The following query:
select
corpus_date
,sum(count(*)) over (partition by corpus_date) as words_year
,corpus
,count(*) as words
from [publicdata:samples.shakespeare]
group by
corpus_date
,corpus
order by
corpus_date
results in the error message SELECT * cannot be combined with selecting other fields or expressions.
Now I'm wondering whether I'm missing an obvious mistake or whether BigQuery really doesn't allow combining windowed and aggregate functions. I haven't been able to find the answer in the documention. The error message does not yield any search results and in any case seems inappropriate.
(I've used the Shakespeare database here for replication purposes only.)
EDIT: The desired result can obviously be obtained with a subselect, like so:
select
corpus_date
,sum(words) over (partition by corpus_date) as words_year
,corpus
,words
from (select
corpus_date
,corpus
,count(*) as words
from [publicdata:samples.shakespeare]
group by
corpus_date
,corpus
) sub
order by
corpus_date
So I should clarify that my question is simply whether anyone can confirm this unexpected behaviour.

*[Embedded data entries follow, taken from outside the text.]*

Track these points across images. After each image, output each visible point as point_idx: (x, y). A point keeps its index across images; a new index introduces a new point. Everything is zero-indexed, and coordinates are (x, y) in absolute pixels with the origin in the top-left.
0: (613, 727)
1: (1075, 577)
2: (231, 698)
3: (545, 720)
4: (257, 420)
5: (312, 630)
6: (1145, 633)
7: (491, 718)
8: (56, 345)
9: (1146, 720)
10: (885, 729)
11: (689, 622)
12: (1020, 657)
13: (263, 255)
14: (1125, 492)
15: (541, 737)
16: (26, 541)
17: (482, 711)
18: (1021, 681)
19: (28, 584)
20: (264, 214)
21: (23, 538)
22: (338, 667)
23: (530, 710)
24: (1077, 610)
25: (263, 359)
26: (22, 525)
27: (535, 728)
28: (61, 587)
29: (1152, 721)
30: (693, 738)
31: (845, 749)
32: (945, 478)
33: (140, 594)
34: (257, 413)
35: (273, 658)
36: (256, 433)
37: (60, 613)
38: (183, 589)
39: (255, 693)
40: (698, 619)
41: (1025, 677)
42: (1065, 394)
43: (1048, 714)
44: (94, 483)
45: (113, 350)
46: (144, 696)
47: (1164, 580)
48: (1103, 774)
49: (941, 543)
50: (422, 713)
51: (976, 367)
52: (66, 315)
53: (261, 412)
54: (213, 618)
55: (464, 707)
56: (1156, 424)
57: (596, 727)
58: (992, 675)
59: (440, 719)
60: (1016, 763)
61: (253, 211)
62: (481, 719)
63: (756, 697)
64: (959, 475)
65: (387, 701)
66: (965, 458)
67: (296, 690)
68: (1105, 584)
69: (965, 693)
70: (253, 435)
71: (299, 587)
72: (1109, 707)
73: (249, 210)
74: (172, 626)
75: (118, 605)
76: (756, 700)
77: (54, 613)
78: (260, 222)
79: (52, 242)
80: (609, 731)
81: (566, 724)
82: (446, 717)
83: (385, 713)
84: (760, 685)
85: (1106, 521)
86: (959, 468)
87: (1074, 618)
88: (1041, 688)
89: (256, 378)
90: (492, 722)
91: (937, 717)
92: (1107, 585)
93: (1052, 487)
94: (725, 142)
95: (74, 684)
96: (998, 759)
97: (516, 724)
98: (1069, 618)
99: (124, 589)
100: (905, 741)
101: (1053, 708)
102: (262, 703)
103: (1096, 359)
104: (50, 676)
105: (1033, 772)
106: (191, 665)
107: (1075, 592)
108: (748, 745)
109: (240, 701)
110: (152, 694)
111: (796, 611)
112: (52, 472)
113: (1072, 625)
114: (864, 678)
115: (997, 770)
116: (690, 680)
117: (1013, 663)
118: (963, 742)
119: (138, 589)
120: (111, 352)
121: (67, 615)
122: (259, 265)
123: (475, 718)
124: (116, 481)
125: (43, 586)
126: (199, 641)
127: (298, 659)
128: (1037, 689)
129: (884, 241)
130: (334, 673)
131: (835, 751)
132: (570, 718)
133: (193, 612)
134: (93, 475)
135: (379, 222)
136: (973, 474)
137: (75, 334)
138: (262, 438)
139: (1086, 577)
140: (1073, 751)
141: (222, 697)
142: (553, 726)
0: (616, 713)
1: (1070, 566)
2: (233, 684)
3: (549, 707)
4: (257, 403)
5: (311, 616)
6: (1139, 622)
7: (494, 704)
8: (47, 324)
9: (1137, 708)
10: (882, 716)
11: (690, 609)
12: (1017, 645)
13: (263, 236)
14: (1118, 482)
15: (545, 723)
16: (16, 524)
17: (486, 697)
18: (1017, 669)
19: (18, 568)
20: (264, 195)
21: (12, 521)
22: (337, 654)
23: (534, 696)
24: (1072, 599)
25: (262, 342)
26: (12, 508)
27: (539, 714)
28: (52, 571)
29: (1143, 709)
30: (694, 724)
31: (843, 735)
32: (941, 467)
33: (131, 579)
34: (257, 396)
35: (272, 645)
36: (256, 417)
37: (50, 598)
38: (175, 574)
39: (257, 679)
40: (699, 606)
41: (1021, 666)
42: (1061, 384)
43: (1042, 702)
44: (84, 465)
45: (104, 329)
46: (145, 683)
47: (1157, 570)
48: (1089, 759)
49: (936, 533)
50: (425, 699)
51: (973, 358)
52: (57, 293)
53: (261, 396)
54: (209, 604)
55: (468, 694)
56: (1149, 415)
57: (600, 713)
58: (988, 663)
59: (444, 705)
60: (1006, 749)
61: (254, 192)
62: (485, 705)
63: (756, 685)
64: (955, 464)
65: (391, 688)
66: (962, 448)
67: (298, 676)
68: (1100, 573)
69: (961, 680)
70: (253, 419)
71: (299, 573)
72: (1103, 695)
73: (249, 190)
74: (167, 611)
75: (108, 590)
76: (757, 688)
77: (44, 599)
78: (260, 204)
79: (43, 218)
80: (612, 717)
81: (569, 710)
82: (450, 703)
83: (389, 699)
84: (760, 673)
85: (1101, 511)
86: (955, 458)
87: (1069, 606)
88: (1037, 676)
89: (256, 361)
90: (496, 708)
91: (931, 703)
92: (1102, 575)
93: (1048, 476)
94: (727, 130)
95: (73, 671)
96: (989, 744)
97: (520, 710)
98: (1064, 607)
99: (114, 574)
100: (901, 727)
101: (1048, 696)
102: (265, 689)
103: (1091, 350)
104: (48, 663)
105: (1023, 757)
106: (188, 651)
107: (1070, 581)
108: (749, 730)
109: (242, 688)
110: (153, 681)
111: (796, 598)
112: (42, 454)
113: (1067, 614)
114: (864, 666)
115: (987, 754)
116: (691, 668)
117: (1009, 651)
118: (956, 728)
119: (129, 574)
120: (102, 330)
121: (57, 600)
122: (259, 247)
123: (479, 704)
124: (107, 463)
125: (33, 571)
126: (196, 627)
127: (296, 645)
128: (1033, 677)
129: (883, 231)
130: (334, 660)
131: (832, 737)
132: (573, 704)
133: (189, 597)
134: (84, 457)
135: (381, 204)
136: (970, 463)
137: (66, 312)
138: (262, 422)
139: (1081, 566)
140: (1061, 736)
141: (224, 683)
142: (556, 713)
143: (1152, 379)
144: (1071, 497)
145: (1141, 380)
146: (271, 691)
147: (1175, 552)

EDIT2: Apparently it's also not possible to directly (i.e. without appealing to another subselect) use the result of a windowed function in a calculation :-( :
select
corpus
,corpus_date
,words
,1.*words/sum(words) over (partition by corpus_date) as perc_of_year
from (select
corpus_date
,corpus
,count(*) as words
from [publicdata:samples.shakespeare]
group by
corpus_date
,corpus
) sub
order by
corpus_date
,corpus